I am required to forecast delinquency counts at the business day level. Each day, I need to produce a forecast of delinquency counts 1-29, 30-59, etc Days Past Due (DPD). The structure of the deliquency varies significantly for each bucket. 1-29 DPD is an exponential decline over the month. 30-59 DPD is only mildly exponential, 150DPD is fairly flat.
Each day the forecast of the daily counts needs to be produced for the rest of the month. I would like to include a lag of the dependent variable, possibly AR and MA terms, so the forecast must be dynamic, and eligible for automation.

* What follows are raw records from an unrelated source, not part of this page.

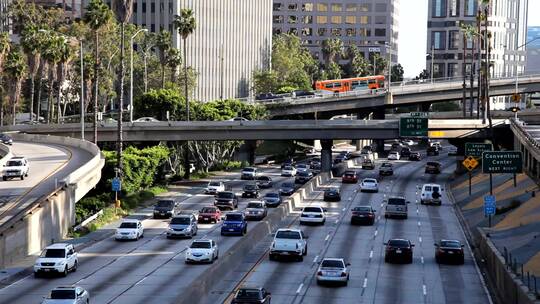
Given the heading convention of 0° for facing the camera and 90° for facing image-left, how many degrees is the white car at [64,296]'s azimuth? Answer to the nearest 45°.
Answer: approximately 45°

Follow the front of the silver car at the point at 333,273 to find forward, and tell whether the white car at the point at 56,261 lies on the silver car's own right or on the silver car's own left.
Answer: on the silver car's own left

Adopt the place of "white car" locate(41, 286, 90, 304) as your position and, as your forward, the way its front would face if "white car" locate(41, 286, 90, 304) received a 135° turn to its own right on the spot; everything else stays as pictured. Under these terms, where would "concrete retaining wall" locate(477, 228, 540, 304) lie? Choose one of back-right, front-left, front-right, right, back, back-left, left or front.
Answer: right

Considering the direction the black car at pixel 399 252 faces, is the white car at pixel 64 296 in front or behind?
behind

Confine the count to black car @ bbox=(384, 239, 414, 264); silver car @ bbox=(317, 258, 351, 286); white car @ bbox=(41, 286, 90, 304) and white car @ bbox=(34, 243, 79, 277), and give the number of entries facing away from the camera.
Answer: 2

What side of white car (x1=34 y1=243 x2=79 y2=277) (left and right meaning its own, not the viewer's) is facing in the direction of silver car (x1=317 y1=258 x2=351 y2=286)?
left

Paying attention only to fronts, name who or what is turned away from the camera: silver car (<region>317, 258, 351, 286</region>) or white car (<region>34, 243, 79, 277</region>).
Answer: the silver car

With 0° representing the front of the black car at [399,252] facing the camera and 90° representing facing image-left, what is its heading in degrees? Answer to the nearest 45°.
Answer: approximately 180°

In looking at the SAS literature, and previous SUGI papers, I first tried Proc Forecast, but it required daily continuous data, at least as I understood it. I have tried Proc Loess and Proc Model to forecast the series individually, and I am aware of Proc UCM to forecast the vector of counts by buckets. I also found the code to construct business day as a custom interval.

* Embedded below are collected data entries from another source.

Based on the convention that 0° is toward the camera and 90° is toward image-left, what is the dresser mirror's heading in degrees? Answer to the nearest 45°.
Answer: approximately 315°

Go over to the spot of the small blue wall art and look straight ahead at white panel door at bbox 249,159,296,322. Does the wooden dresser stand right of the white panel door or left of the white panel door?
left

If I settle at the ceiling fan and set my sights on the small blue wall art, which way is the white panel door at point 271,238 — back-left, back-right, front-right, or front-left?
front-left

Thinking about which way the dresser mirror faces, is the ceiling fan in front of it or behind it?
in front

I only have 13 months of data, so I need something straightforward. Can any ETS forecasting procedure use the custom interval of business day? (eg 1 to 20,21) I would think that would be important in construction any lag, AR, or MA terms. Should I be using something more straightforward in base SAS?

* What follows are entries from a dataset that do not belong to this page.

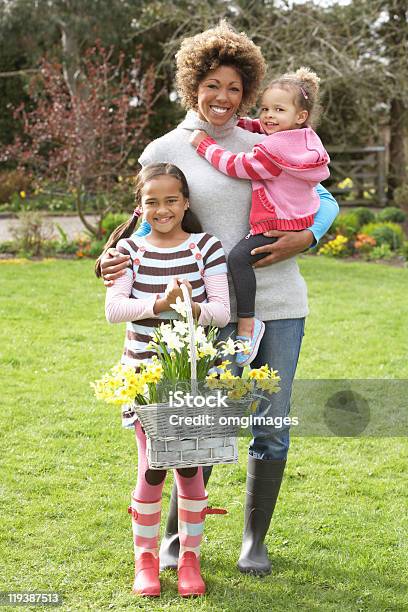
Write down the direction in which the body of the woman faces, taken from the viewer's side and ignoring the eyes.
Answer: toward the camera

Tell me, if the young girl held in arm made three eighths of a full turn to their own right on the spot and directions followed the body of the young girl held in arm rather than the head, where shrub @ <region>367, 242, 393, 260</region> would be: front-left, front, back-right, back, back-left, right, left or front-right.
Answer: front-left

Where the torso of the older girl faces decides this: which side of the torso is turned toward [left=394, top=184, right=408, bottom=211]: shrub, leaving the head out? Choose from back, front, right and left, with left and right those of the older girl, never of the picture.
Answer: back

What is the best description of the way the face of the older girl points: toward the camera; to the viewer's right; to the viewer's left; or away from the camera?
toward the camera

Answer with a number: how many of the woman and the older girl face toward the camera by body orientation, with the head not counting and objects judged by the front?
2

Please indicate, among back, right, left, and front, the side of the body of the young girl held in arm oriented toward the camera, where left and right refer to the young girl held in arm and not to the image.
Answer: left

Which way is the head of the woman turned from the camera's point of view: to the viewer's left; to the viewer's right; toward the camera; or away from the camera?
toward the camera

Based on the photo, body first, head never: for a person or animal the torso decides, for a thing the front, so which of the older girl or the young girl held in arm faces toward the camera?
the older girl

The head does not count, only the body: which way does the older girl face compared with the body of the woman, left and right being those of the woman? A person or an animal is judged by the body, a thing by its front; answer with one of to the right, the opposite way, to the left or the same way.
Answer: the same way

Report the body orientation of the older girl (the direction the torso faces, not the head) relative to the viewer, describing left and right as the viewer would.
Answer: facing the viewer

Thank you for the time you take in considering my question.
My lecture notes from the SAS forecasting class include the following example:
"Hourly call center data - business hours are 7:00am to 8:00pm for a 13-hour day. The seasonal period of the data is 13." They go on to say, "The Call Center time series is not equally spaced in the conventional sense, but you can treat it as equally spaced by ignoring all time points for which the Call Center is closed."
I think this is similar to your case where non-business days are not of interest. You might have a seasonal component in day of the week (lag 7), but holidays (or other business closures) would throw a twist into that.
Proc ARIMA (I'm not sure about the others) doesn't even look at your date variable. It just assumes that your data is equally spaced. The forecast output would have the wrong dates in it, but you can change the dates in the output dataset and the resulting forecasts would still be appropriate.